Ketika kutanya, ia hanya tersenyum. Tapi, Susi lebih berterus terang.
“Mas Mandar mau menambah hari lagi di Belanda,” kata Susi. “Ia bisa menumpang di rumahku,” katanya lagi.
Aku mengangguk. Tersenyum. Susi paham. Dia pun membalasnya dengan senyuman.
“Kalau Abang juga mau menunda pulang, sekalian saja sama Mas Mandar,” Susi membuka peluang. Aku hanya tersenyum.
Kini Mandar tak lagi datang menemui Susi. Mungkin ia sudah kembali ke Tanah Air. Barangkali hilang di rimba Belanda ini. Tak begitu kuhiraukan lagi. Aku masih di Leiden. Menghabiskan sisa-sisa hariku untuk riset bagi buku terkiniku, yang akan kuluncurkan setiba di Tanah Air. Itu sebabnya aku jadwalkan satu bulan di Belanda. Sejumlah kota kudatangi, seperti Amsterdam, Rotterdam, Goudha, Leiden, Delf, Antwerpen, Apeldoon, dan lain-lain.
Aku kerap bertemu Susi, juga Nunik. Kami mengobrol, kadang dilanjutkan setelah mereka menutup rumah makan itu. Suatu malam Susi memintaku menemaninya hingga ke rumahnya. Aku dijamu makan tengah malam, di sela kami mengobrol.
“Kalau ada papa, wah makin seru, Bang,” katanya. Aku tahu arah pembicaraannya. Sebetulnya ia hanya ingin menegaskan, kalau ‘suaminya’ sedang tak ada di rumah.
“Ya ya, sayang ya. Apalagi kalau dia suka bermain catur.

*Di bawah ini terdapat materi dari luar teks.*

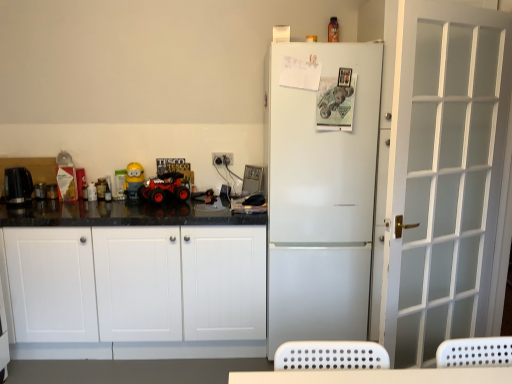
At what (x,y) coordinates should I click in order to perform the action: click on unoccupied region to the right of black plastic kettle at left, the 1th appliance positioned from the front. Please return your answer as a coordinate pair (x, y). This screenshot has width=512, height=384. Looking at the image, I should click on (48, 204).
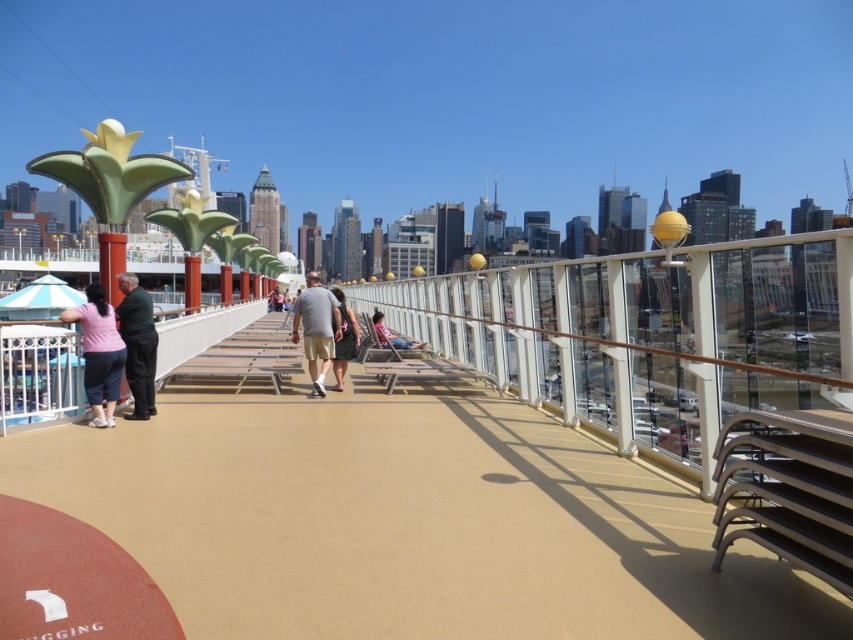
Which is more to the left, dark green fabric jacket at left or gray fabric shirt at center?

dark green fabric jacket at left

Does dark green fabric jacket at left have a smaller size compared to gray fabric shirt at center?

Indeed, dark green fabric jacket at left has a smaller size compared to gray fabric shirt at center.

Is point (140, 353) farther from viewer compared to point (328, 300)?

That is False.

This screenshot has height=640, width=853. Identify the location of dark green fabric jacket at left. (137, 344).

Find the location of a particular element. This screenshot has height=640, width=853. matte pink shirt at left is located at coordinates click(x=99, y=353).

How distant is matte pink shirt at left from dark green fabric jacket at left?

They are 11.13 inches apart.

Between point (94, 392) and point (144, 406), which one is positioned in front?

Point (94, 392) is in front.

Where is `matte pink shirt at left`? matte pink shirt at left is located at coordinates (99, 353).

Between beige rubber deck at center and pink fabric chair at center, which one has less height?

Kami bisa tanding,” kataku kemudian.
“Waw, sangat hobi. Abang bisa kalah. Dia jago kalau catur,” balas Susi semringah. “Lain kali ke sini lagi ya pas dia ada,” lanjut dia.

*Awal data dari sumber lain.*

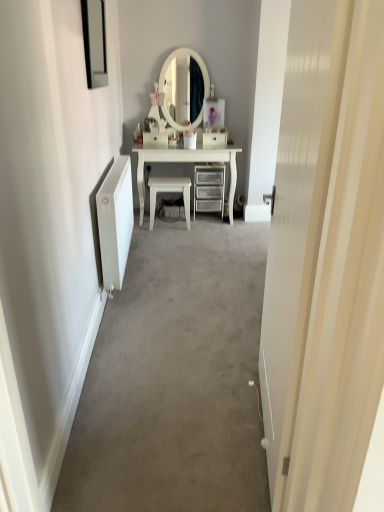
Identify the location of blank space to the left of white wood door at center. Image resolution: width=384 pixels, height=512 pixels. (185, 432).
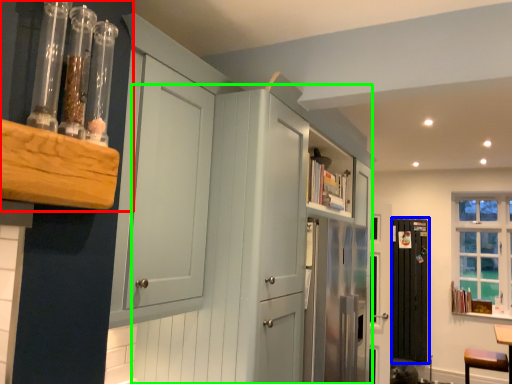
Question: Which is nearer to the shelf (highlighted by a red box)? screen door (highlighted by a blue box) or dresser (highlighted by a green box).

Choices:
 (A) screen door
 (B) dresser

Answer: (B)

Aku mengangguk. Berulang kali aku menguap. Mataku mulai layu. Tapi, Susi terus saja mengajak bicara.
“Maaf, aku sudah benar-benar mengantuk,” ujarku kemudian begitu ada sela untuk masuk. “Apakah masih ada bus atau kereta ke Leiden?”
“Wah, jangan, tidur di sini saja…” sergah dia. Ia memberi sinyal agar aku menuju kamar tidurnya.

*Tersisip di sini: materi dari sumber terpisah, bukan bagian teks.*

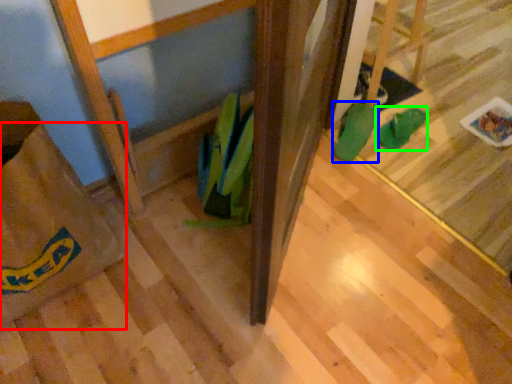
Question: Based on their relative distances, which object is farther from grocery bag (highlighted by a red box)? Choose from footwear (highlighted by a blue box) and footwear (highlighted by a green box).

Choices:
 (A) footwear
 (B) footwear

Answer: (B)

“Oke, aku di kursi ini saja,” kataku kemudian.
“Jangan. Rasanya aku tak menghormati tamu. Ayolah ke kamar. Tak apa-apa kok.”
Aku tak mampu menolak. Aku pasrah. Waktu pun bergelinding…
***
Mandar mengirim pesan ke messenger-ku. Ia menanyakan apakah aku masih di Leiden, juga tak lupa apa kabar Susi. Aku balas apa adanya, seterang-terangnya.
“Wah, asyik dong,” goda Mandar.
“Apa yang asyik?”
“Ah, pura-pura tak tahu, apa benar-benar tidak tahu?”
Aku tak langsung membalas.
“Tapi, dia tak cerita kalau kami pernah bermalam di rumahnya?” kembali pesan messenger dari Mandar masuk ke Facebook-ku.
“Mungkin karena aku tak bertanya, jadi dia tak perlu bercerita,” balasku dua puluh menit kemudian, sebab aku masih di atas kereta menuju Apeldoon, sebuah kota bagi hari-hari terakhir penyair Toba, Sitor Situmorang, bersama istri dan anaknya: Barbara dan Leo. Lalu tak ada lagi pesan dari Mandar. Aku juga enggan melanjutkan percakapan.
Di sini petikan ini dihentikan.